Alternatywne środki wyrazu
Paweł Oses
Fot.
Dwaj dżentelmeni (?) z Chojnic w województwie pomorskim niesnaski między sobą postanowili wyjaśnić za pomocą pięści. Zamierzają spotkać się na ringu i raz na zawsze ustalić, kto ma rację. Nie byłoby w tym nic dziwnego, gdyby nie fakt, że obaj panowie są radnymi.
Jak wiadomo, wszelkiego rodzaju rady, zgromadzenia, sejmy stworzono po wiekach...
Dwaj dżentelmeni (?) z Chojnic w województwie pomorskim niesnaski między sobą postanowili wyjaśnić za pomocą pięści. Zamierzają spotkać się na ringu i raz na zawsze ustalić, kto ma rację. Nie byłoby w tym nic dziwnego, gdyby nie fakt, że obaj panowie są radnymi.
Jak wiadomo, wszelkiego rodzaju „rady”, „zgromadzenia”, „sejmy” stworzono po wiekach bolesnych doświadczeń. Reguła jest prosta: w sytuacji konfliktów mniejszość musi podporządkować się woli większości. Ktoś kiedyś mądrze wymyślił, że kłótnie rozwiązywane będą przez przedstawicieli grup wyborców – radnych, a także posłów albo związkowców itp. Gorzej jednak, gdy wybrańcy ludu wolą „lać” się po facjatach…
Cóż, przypomnieć trzeba, że w Polsce mamy własną tradycję siłowego rozwiązywania sporów. Dawniej uważano, że pojedynkowanie się to sprawa honoru. Jeszcze w Polsce międzywojennej obowiązywał tak zwany Kodeks Boziewicza. Jego autor – przedwojenny prawnik – skodyfikował zasady, jakimi powinni kierować się pojedynkowicze. Jedna z nich głosi na przykład, że szable przed walką winny być wydezynfekowane, a same utarczki nie mają wyrządzać żadnej krzywdy.
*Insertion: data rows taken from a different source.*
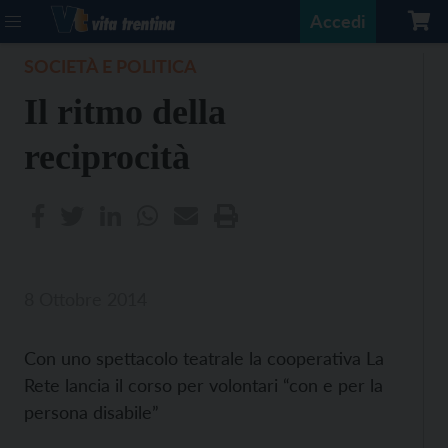
Accedi
SOCIETÀ E POLITICA
Il ritmo della
reciprocità
8 Ottobre 2014
Con uno spettacolo teatrale la cooperativa La
Rete lancia il corso per volontari “con e per la
persona disabile”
Czy bójka na pięści ma coś wspólnego z honorowym pojedynkiem na szable? O rękawicach bokserskich, jeśli się nie mylę, Polski Kodeks Honorowy nie wspomina ani słowem. Tu fachową radą może jednak służyć Andrzej Gołota. Pięściarz zdecydował się wrócić na ring, a czytelnicy wiedzą już być może, czy to powrót triumfalny. Sportowiec w specjalnym liście do kibiców napisał między innymi: „nikt z zewnątrz nie wie, co czuje bokser, wchodząc na ring, nie wie, co myśli, rozgrzewając się przed walką w szatni”. Najwyraźniej chcą się tego dowiedzieć nasi politycy.
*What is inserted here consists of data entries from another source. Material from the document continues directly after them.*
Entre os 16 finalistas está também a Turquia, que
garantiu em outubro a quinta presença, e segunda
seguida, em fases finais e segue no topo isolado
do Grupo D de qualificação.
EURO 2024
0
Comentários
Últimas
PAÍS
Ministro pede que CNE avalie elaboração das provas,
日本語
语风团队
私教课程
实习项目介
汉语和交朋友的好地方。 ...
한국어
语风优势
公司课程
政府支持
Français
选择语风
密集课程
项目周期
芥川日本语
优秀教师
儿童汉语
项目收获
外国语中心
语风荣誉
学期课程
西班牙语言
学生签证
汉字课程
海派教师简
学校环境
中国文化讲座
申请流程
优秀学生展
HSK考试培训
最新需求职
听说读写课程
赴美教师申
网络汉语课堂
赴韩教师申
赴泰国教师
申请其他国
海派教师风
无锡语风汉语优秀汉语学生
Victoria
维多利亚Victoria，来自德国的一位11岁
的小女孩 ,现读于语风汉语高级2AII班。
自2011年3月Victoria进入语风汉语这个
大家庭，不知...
Dlaczego radni z Chojnic postanowili się bić? Nie mam pojęcia, co ich poróżniło… Skoro jednak kultura polityczna zmierza w tę stronę, to wyobraźmy sobie dla przykładu uchwalanie budżetu w Sejmie.
Minister finansów zbije torebką szefa największej partii opozycyjnej, gdy ten zaproponuje obniżenie podatków. Sądy przestaną być potrzebne. Po co miesiącami stawiać się na rozprawach, skoro problem można załatwić „rachu-ciachu”?
Spokoju nie daje mi tylko jedna myśl. Co będzie, jeśli z pojedynku na pięści w Chojnicach zwycięsko wyjdzie ten jegomość, który nie ma racji?